Milton ‘gol, gol, gol’ Jung

A geração que marcou o apogeu do rádio no Estado sofre mais um desfalque: Milton Jung, que desencarnou na manhã deste domingo aos 83 anos.

Conheci o Milton nos corredores da Caldas Júnior, onde trabalhou por 56 anos.

O que pouca gente sabe é que Milton, além de excelente narrador, que nunca deixou transparecer seu gremismo durante os jogos, também produzia textos publicitários para a rádio Guaíba.

Escrevia muito bem e cobrava dos redatores do Correspondente Renner, às vezes sutilmente no ar, na entonação de voz ou na redução do ritmo de leitura. Na redação, todos sabiam que era a senha de algum erro na elaboração da notícia.

Aliás, Milton tinha um ritmo acelerado na leitura, um ritmo forte e constante. Outros locutores não conseguiam manter essa velocidade.

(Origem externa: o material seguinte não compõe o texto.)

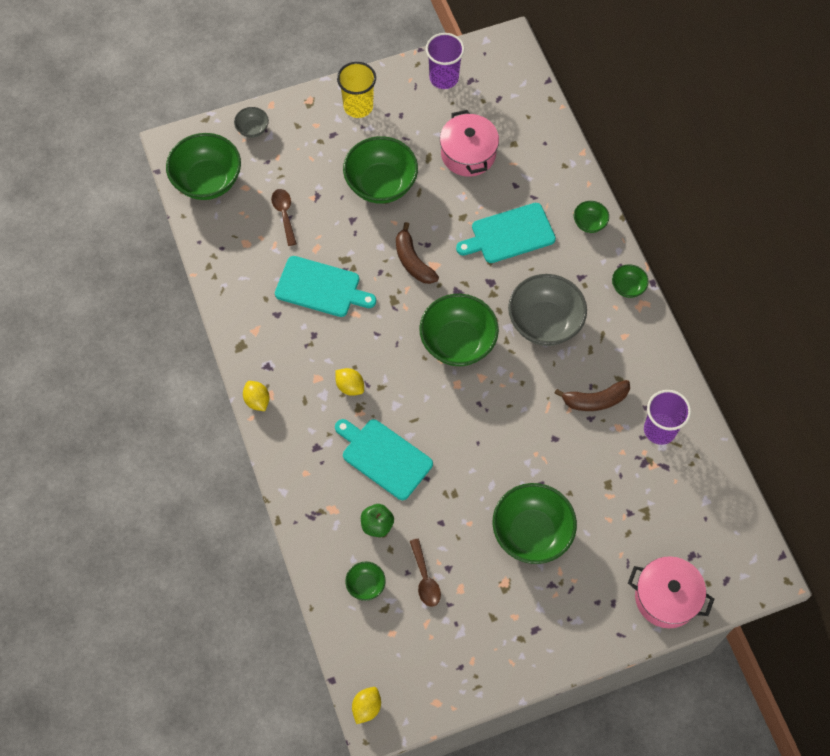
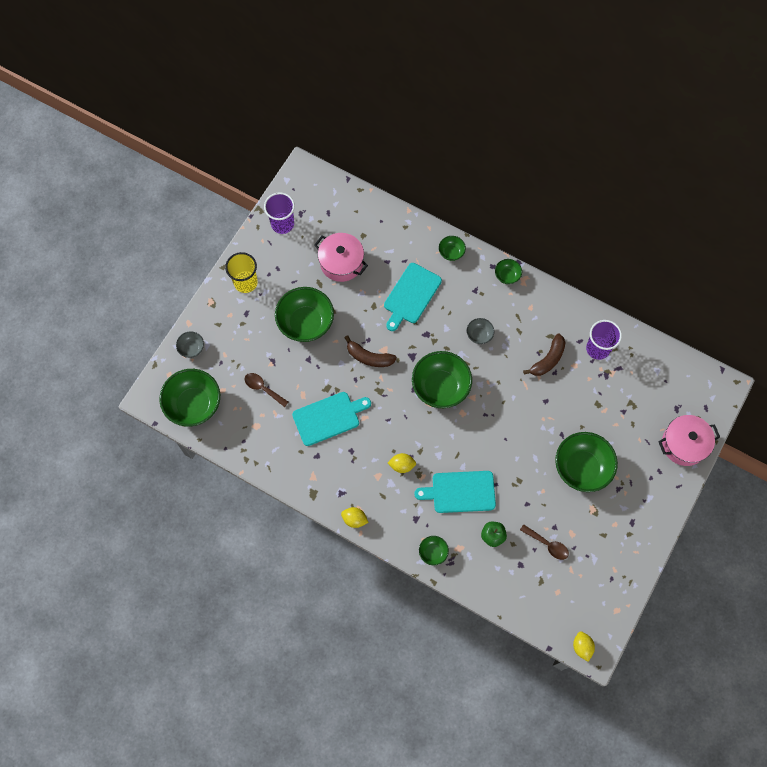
camera: 40 degrees left, 5 degrees up
(366, 585) = (518, 576): green bowl -> green bowl (433, 552)
(544, 323) = (479, 335): grey bowl -> grey bowl, size x0.47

Era impressionante a forma como ele lia as notícias, sempre com um dedo tapando um ouvido, concentrado, como se estivesse em transe, e aquela voz transbordando energia. Um grande profissional.

Meu primeiro contato mais próximo com ele aconteceu em 1978, final de ano, quando subi do primeiro andar, onde era a redação da Folha da Tarde, para o terceiro, onde ficava a Rádio Guaíba.

Eu, jovem repórter, fora incumbindo de coletar a sua seleção do campeonato gaúcho daquele ano, coisa tradicional da imprensa gaudéria. Naquele tempo, ninguém poupava jogadores no campeonato. O Gauchão era hiper valorizado.

Quando o encontrei, ele já foi me estendendo a lista de sua seleção, que seria publicada no dia seguinte na Folha.

Fiquei espantado quando li a relação: era o time inteiro do Grêmio, do goleiro ao ponta-esquerda. E foi sempre assim, ano após ano.

Hoje, refletindo sobre isso, concluí que essa era uma maneira que o gremista Milton encontrou para reagir contra os colorados da imprensa, que sempre privilegiaram seus jogadores na hora de formar seleções de campeonatos.

Milton foi, portanto, um dos raros gremistas, assim como Antônio Augusto e Paulo Sant’ana, que reagiu ao ataque em bloco daquilo que o blog ‘cornetadorw’ define como IVI, hoje uma expressão inquestionável.

Apesar de consagrado como a ‘voz do rádio’, Milton sempre foi um sujeito humilde. Para ilustrar essa afirmação, lembro-me de uma história. Eu era diretor da rádio da Universidade/Ufrgs.

Havia um greve. Um grupo de estudantes da Fabico pediram um espaço na rádio – também em greve mas funcionando só com música – para informar sobre a paralisação e alguma atividade em andamento. Lá pelas tantas, o grupo (eram uns 20 alunos), decidiu oferecer um prêmio (um GOL) para sortear entre os (poucos) ouvintes.

Terminada a greve, foi anunciado no ar o nome do vencedor, que teria direito mesmo ao gol.

O Gol não era o carro, mas o grito de gol narrado por Milton, que dias antes havia concordado em gravar o seu ‘gol, gol, gol’ para a gurizada.

Bem, esse foi um pouco do Milton que conheci e de quem recebi um exemplar do livro, lançado na Feira do Livro do ano passado, por ele autografado.

Bem, a voz do rádio silencia. Ninguém nunca mais vai narrar um gol do Grêmio com tanta verdade, tanta paixão.